置き去りにされた花嫁をこの手で幸せに
「悪いな、休み時間なのに。食べたらすぐ行くからさ」

「別にいいよ。気にしないでよ、同期でしょ。奈々美と石垣島行くんだって?いいな。7月なんて最高じゃない?」

「遊びなら最高だよな。でもこの暑い中使われていないホテルだからエアコンも入ってないしやることや考えること多いから楽しくなさそうだよ。プールも水が抜けてるから入らないし、そもそも洗ってないプールの雨水だから汚いだろ。俺嫌なんだよな、潔癖じゃないけど他人との共有も気を許したやつじゃないと無理なんだよ」

「へぇ、加賀美くんはそういうこと気にしないかと思ってた。でも、イケメンの加賀美くんが汚いプールなんてないか。でも他人と共有できないって食べ物のシェアとか苦手ってこと?」

「そうだな。割と苦手だな。自分達の箸で直接だと本当に気を許した家族とかじゃないと苦手かな。取り箸があれば大丈夫だけど」

「そうなんだね」

私は2人の会話を聞き、不思議に思った。
加賀美くんは私がデスクでお菓子を食べていると通りがかりに手を伸ばしてくることがある。
だから今の話を聞いてよく分からなかった。
お菓子は他人の袋に手を突っ込んで食べられるってことなのかな?料理はダメなのにお菓子はいいなんて変なの。
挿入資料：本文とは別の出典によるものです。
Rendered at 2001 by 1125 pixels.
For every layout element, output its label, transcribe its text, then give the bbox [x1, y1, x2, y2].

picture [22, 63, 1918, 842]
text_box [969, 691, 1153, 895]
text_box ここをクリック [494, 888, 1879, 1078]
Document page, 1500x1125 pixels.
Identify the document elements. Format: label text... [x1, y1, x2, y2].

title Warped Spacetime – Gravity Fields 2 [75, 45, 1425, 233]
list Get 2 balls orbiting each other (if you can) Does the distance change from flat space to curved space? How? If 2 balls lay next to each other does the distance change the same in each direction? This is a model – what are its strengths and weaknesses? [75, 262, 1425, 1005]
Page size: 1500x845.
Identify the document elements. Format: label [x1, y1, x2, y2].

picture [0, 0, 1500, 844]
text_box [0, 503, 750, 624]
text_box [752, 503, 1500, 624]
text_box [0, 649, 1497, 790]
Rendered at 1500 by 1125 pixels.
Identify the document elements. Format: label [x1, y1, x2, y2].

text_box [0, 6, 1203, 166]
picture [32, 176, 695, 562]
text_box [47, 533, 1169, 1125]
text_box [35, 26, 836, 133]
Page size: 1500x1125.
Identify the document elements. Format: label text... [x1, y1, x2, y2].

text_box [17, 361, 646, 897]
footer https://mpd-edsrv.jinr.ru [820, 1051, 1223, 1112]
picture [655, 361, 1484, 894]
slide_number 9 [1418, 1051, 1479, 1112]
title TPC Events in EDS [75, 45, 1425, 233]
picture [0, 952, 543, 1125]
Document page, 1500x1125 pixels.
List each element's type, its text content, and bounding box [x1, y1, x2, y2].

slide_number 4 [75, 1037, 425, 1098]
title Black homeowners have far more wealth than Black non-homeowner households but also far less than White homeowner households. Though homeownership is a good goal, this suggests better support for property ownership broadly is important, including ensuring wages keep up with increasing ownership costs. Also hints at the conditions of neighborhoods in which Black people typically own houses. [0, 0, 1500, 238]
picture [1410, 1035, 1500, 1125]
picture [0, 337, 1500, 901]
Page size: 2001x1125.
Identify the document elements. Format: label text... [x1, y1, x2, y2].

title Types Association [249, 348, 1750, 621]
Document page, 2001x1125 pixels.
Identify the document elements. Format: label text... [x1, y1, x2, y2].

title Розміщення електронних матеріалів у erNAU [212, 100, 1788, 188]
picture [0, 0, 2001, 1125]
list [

さとかはここぞとばかり加賀美くんを質問責めにしていた。
接点のない加賀美くんと話すチャンスがなかなかないってことはよくわかるけどがっつきすぎなんじゃないかな。
加賀美くんは笑っているけど迷惑じゃないのかな。
さとかがこんなに加賀美くんに興味があるなんて思わなかった。
私と働いているのを羨ましいと言われることはあっても私自身、優越感に思ったこともなく、かえって小姑みたいなことをされるから対抗意識しかもったことがなかった。だから羨ましがられてもそんなことないのにな、と受け流していた。だからこんなにさとかが加賀美くんに話しかけている姿を見て少し驚いた。
私は会話に入ることなく黙々と食べていたがさとかは手が止まったままで加賀美くんに見入っていた。
加賀美くんは苦笑いしながらもさとかの話に相槌を打ち、食事を続けていた。
加賀美くんは私をチラッと見てきて視線に気がついた。

もしかして困っている?

「さとか、食べないと昼休み終わっちゃうよ」

「やだ、本当。つい話し込んじゃったね!」

上機嫌のさとかは箸が進んでいないが私も加賀美くんも半分以上終わっている。
さとかが食べ始めるのを見て加賀美くんはホッとしたような顔になり、また私と目が合うと少し頷いたように見えた。

食事が終わると3人で会社に戻った。
エントランスでさとかとは分かれ、私たちはまた企画戦略室へ戻った。

エレベーターの中で加賀美くんはため息をついた。

「なんかみんな食い入るように質問してくるんだよな。だからあそこでご飯食べてたのにお前らも使ってたなんて。新規開拓しなくちゃダメだな」

「ごめん」

「お前が悪いんじゃないけどさ。あいつも同期とはいえ空気読んでくれたらいいのに」

「ごめん」

「謝るなって。でもしばらく沖縄にかかりっきりだから俺も気分転換になるよ」

私は頷いた。
私にとっても気分転換になるから。
仕事だから不謹慎だとは思うけど、でも加賀美くんのいうように私にとっては気分転換としかいいようがない。しかも期待をかけられた分やりがいまでついてくるなんてこの前最悪なことがあった分と合わせて人生ちゃんと帳消しになるようにできてるんだなぁって思った。